The College will soon have a cutting edge Science Center where the next generations of leading women scientists will collaborate, make new discoveries, tackle theorems, engineer inventive solutions to the world’s most pressing problems—and so much more. A committee, comprising a multidisciplinary team of community representatives from the administration, faculty from the arts and sciences, and trustees has chosen architects from the Roger Duffy Studio at SOM (Skidmore, Owings & Merrill), one of the largest, most established architecture firms in the country, to lead the creation of this new space.
"An important pedagogical goal for this project is to create spaces where faculty can exercise their creativity by adopting new modes of teaching while preserving the excellence we are currently achieving,” said Ann Velenchik, Associate Professor of Economics and Dean of Academic Affairs. “Improvements in the size, shape and furnishing of our classrooms will allow for more active learning and project based instruction, better integration of technology, better sightlines for students to blackboards and screens, and more comfortable and inviting classrooms."
The Roger Duffy Studio has an impressive record of peer-reviewed design excellence, with projects including the campus center at New York City’s New School, New York’s Skyscraper Museum, and the Center for Character & Leadership Development (CCLD) at the U.S. Air Force Academy. The last project was recently profiled in Architecture Magazine.
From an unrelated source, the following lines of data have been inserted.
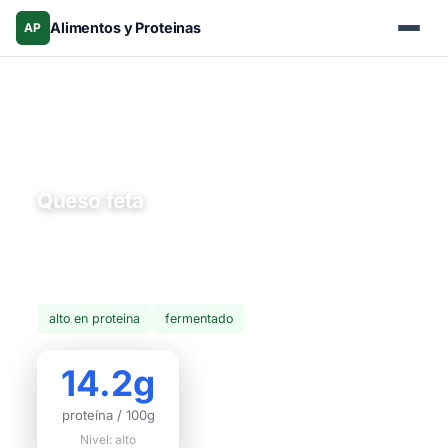
Alimentos y Proteinas
AP
Inicio
›
Alimentos
›
Lácteos
› Queso feta
Lácteos
Queso feta
El queso feta es un queso de oveja griego salado y
desmenuzable, rico en calcio y probióticos por su
proceso de maduración en salmuera.
alto en proteina
fermentado
14.2g
proteína / 100g
Nivel: alto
According to Jon Alvarez, director of design and construction, the project attracted a large international pool of candidates. Twenty-one firms were invited to submit qualifications for the commission, 18 responded and ten were invited to submit proposals. Additionally, Alvarez said, firms were invited to team with other firms that specialized in “the design of science learning environments.” He said this strategy gave the committee “the confidence that they were getting the best and the brightest, and the most technically sound.”
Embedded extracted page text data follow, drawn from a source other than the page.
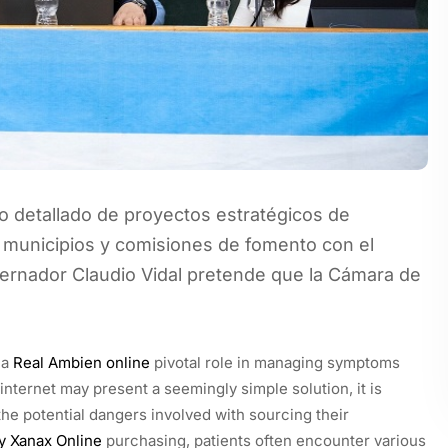
o detallado de proyectos estratégicos de
os municipios y comisiones de fomento con el
ernador Claudio Vidal pretende que la Cámara de
 a
Real Ambien online
pivotal role in managing symptoms
internet may present a seemingly simple solution, it is
the potential dangers involved with sourcing their
y Xanax Online
purchasing, patients often encounter various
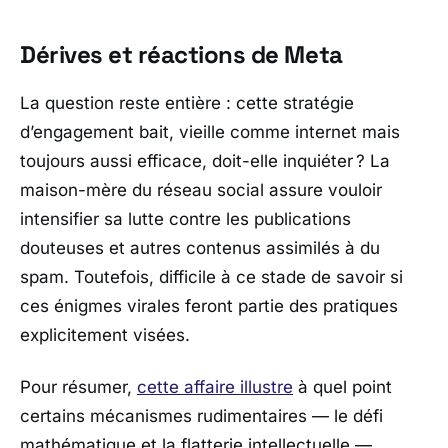
Dérives et réactions de Meta
La question reste entière : cette stratégie
d’engagement bait, vieille comme internet mais
toujours aussi efficace, doit-elle inquiéter ? La
maison-mère du réseau social assure vouloir
intensifier sa lutte contre les publications
douteuses et autres contenus assimilés à du
spam. Toutefois, difficile à ce stade de savoir si
ces énigmes virales feront partie des pratiques
explicitement visées.
Pour résumer,
cette affaire illustre
à quel point
certains mécanismes rudimentaires — le défi
mathématique et la flatterie intellectuelle —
The final four candidates were invited to present their work to the campus community, but were instructed not to present specific design solutions. They were instead asked to “identify the significant challenges of the project and discuss how their previous work illustrates their ability to solve similar problems and produce excellent design.”
Alvarez called the Science Center project one of the “most complex architectural problems he’s encountered” in over 40 years in the business. “It’s a tremendous puzzle with constraints, technical issues, design issues…we needed to bring in the best.”
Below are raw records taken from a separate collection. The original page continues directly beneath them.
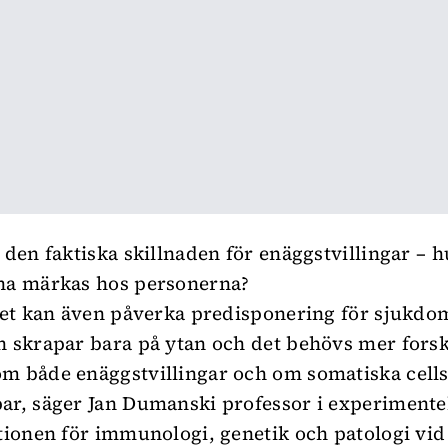
r den faktiska skillnaden för enäggstvillingar – 
na märkas hos personerna?
 det kan även påverka predisponering för sjukdo
n skrapar bara på ytan och det behövs mer fors
m både enäggstvillingar och om somatiska cells
ar, säger Jan Dumanski professor i experimentel
utionen för immunologi, genetik och patologi vi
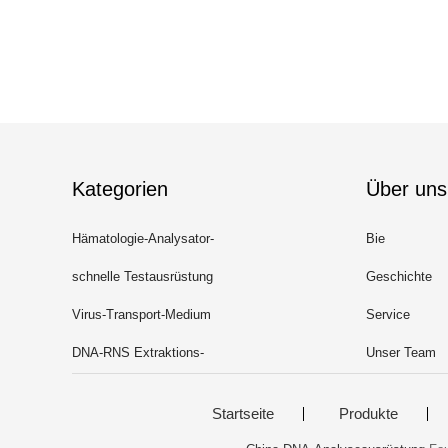
Kategorien
Über uns
Hämatologie-Analysator-
Bie
Reagens
schnelle Testausrüstung
Geschichte
Virus-Transport-Medium
Service
DNA-RNS Extraktions-
Unser Team
Ausrüstung
Startseite
Produkte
The Roger Duffy Studio, a niche group of handpicked talent within SOM, stood out. “His team did the most outstanding work in every phase of the selection process, from submission of qualifications and proposal to interview and presentation, and rose to the top,” said Alvarez. It was also important to the committee that women hold key roles on the team Project Manager and Technical Architect roles. The group has enlisted Jacobs Consultancy as its science partner for the project.
The committee’s recommendation letter noted that the Roger Duffy team “understood and articulated with deep sensitivity the sense of place in analyzing the project.” And also “gave considerable thought to how the project would relate to the rest of Wellesley’s campus, and the prior work the team presented indicated considerable responsiveness to campus context and surrounding landscape.”
Construction is scheduled to begin before the start of the 2018-2019 school year.